In March 2017, as part of a wider drive to control the costs of litigation, proposals for a fixed costs pilot scheme were unveiled.   The pilot scheme will run in the Mercantile Court in London (which typically handles commercial and business disputes but is distinct from the TCC) and, importantly for readers of this blog, the TCC in Manchester.  Key features of the proposed pilot scheme are:


  • The scheme will not be imposed but will require consent of all parties.
  • Once a case is opted into the scheme it cannot be removed from the scheme.
  • In order to work within a fixed costs regime, cases in the scheme will impose limits on the length of statements of case and of witness statements and the cases will be the subject of more rigorous and controlled case management.  This includes controlling the number of witnesses, the length of trial and the conduct of trial.
  • The trade off for agreeing to work within the scheme is twofold.  First there is certainty of exposure to costs (this of course means a successful party may have to bear more of their own costs than they otherwise would).  Second, the pilot scheme envisages cases on the scheme being fast tracked, so determinations will be swifter than for those cases outside of the scheme.

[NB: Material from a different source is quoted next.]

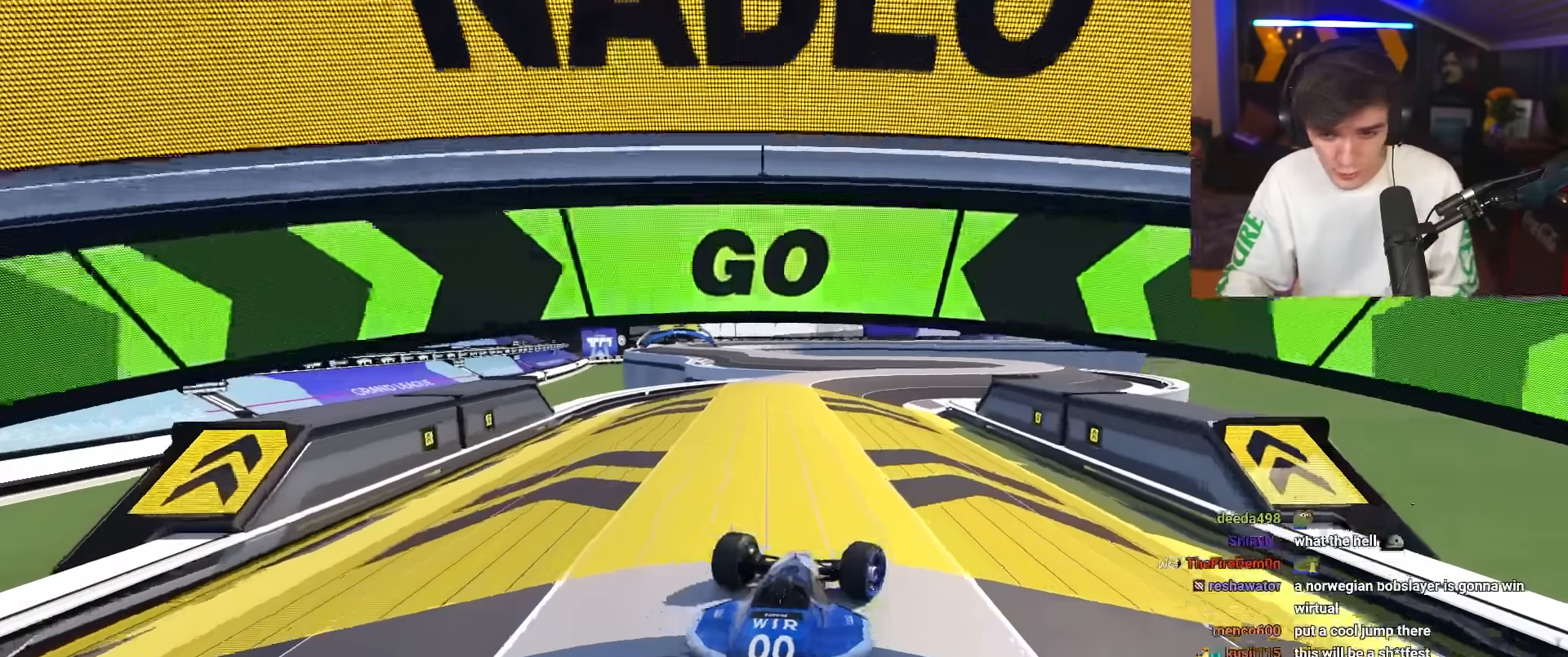
{"keys": ["left", "up"], "events": [[316, "left", "down"], [416, "left", "up"], [450, "left", "down"]]}
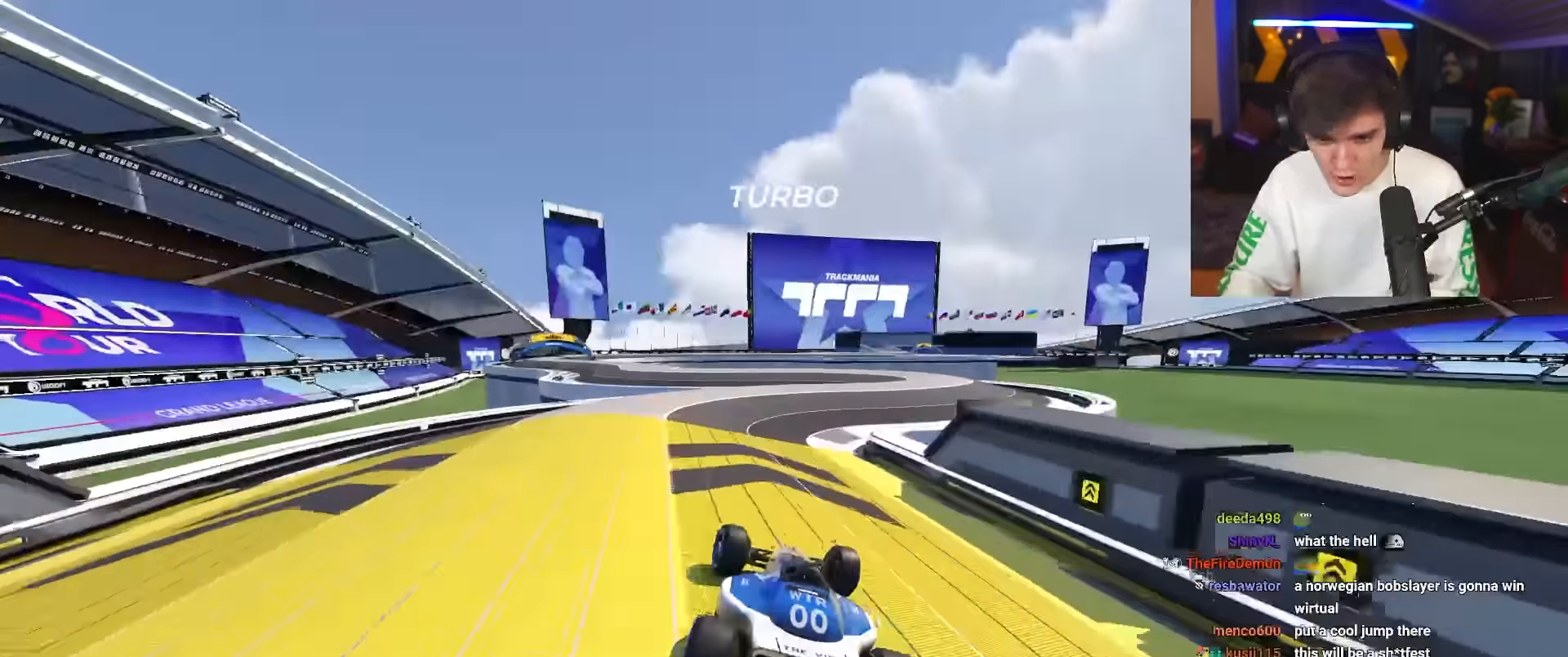
{"keys": ["up"], "events": [[233, "left", "up"]]}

The details of the scheme are of course awaited but it seems to be most appropriate for cases where the roadmap to trial is well defined (meaning the costs are predictable).  It may not lend itself to all but the most straightforward of construction disputes.  The intention in March was for the Rules Committee regulating civil litigation to have approved the pilot scheme by Summer this year, and for it to have been implemented shortly thereafter.  Whether the since-announced General election will place these plans on hold remains to be seen, but if that is the case it is assumed it will only delay the implementation of the pilot scheme rather than discard it.  Costs certainty is the clear direction of travel for civil litigation generally and has been for some time, so the implementation of a pilot scheme such as this one is part of a much wider long term effort on the part of the Rules Committee to introduce fixed and capped costs into the majority of civil litigation disputes, an so is something for all of those involved in any dispute resolution process to be alive to.